• **TASK ITEM**:
Without the pictures, retype each line below exactly as it stands.

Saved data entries
□ □ □ □ □ □ □

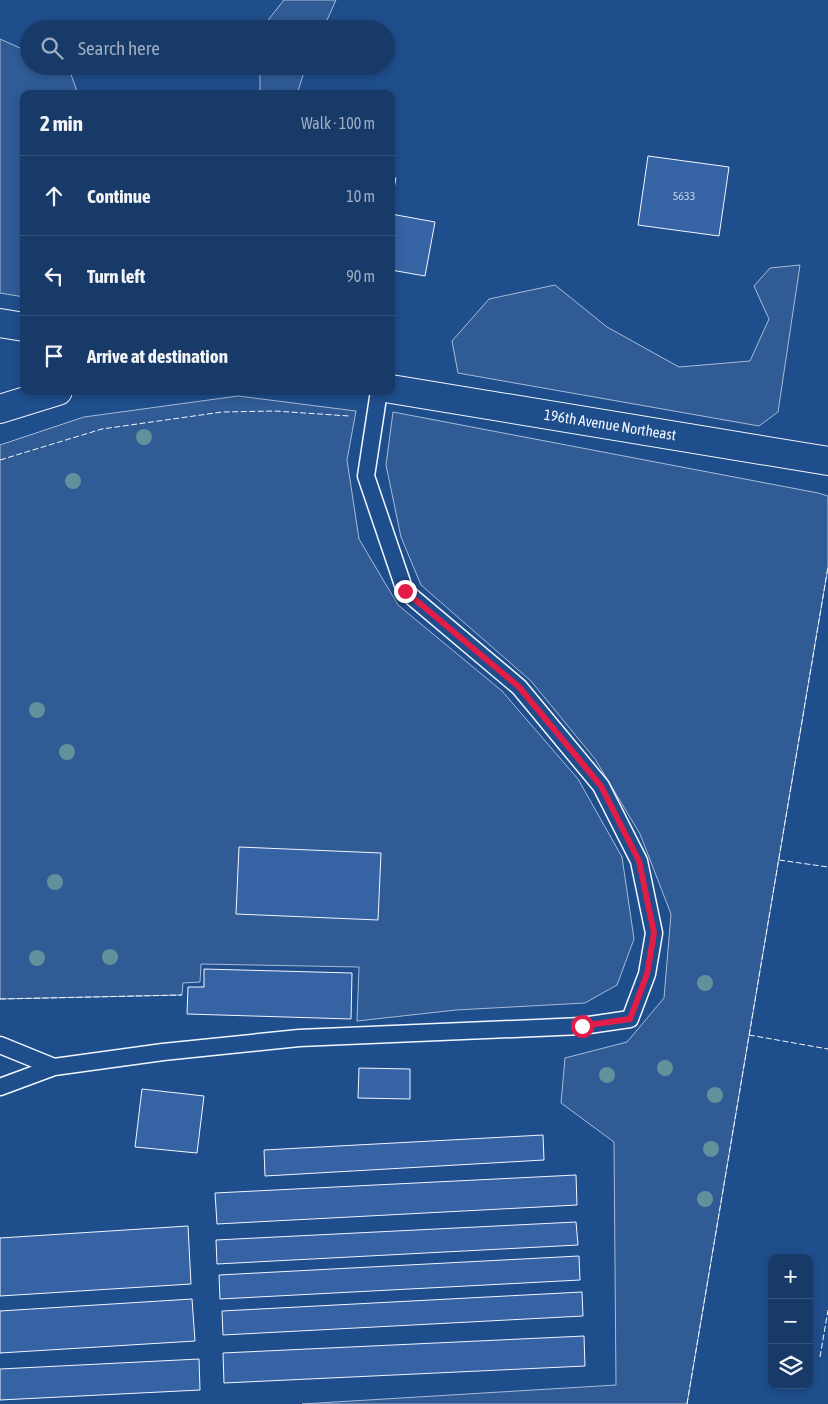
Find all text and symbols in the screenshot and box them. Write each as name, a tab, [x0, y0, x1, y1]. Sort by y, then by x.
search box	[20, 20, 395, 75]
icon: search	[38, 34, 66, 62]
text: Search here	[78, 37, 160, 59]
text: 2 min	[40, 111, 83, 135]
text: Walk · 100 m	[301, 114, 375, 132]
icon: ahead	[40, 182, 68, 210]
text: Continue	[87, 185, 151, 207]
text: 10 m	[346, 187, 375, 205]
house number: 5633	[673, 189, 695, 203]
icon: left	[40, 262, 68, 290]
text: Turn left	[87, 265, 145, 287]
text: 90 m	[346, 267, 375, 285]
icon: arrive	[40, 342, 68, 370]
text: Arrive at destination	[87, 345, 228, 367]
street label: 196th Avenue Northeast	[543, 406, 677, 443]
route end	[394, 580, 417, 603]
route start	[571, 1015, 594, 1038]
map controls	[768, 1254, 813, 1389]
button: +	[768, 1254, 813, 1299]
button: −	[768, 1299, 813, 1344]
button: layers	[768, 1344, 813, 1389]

□ □ □ □ □ □ □

• **RESPONSE TO THE EXERCISE**:
Find all text and symbols in the screenshot and box them. Write each as name, a tab, [x0, y0, x1, y1]. Sort by y, then by x.
search box	[20, 20, 395, 75]
icon: search	[38, 34, 66, 62]
text: Search here	[78, 37, 160, 59]
text: 2 min	[40, 111, 83, 135]
text: Walk · 100 m	[301, 114, 375, 132]
icon: ahead	[40, 182, 68, 210]
text: Continue	[87, 185, 151, 207]
text: 10 m	[346, 187, 375, 205]
house number: 5633	[673, 189, 695, 203]
icon: left	[40, 262, 68, 290]
text: Turn left	[87, 265, 145, 287]
text: 90 m	[346, 267, 375, 285]
icon: arrive	[40, 342, 68, 370]
text: Arrive at destination	[87, 345, 228, 367]
street label: 196th Avenue Northeast	[543, 406, 677, 443]
route end	[394, 580, 417, 603]
route start	[571, 1015, 594, 1038]
map controls	[768, 1254, 813, 1389]
button: +	[768, 1254, 813, 1299]
button: −	[768, 1299, 813, 1344]
button: layers	[768, 1344, 813, 1389]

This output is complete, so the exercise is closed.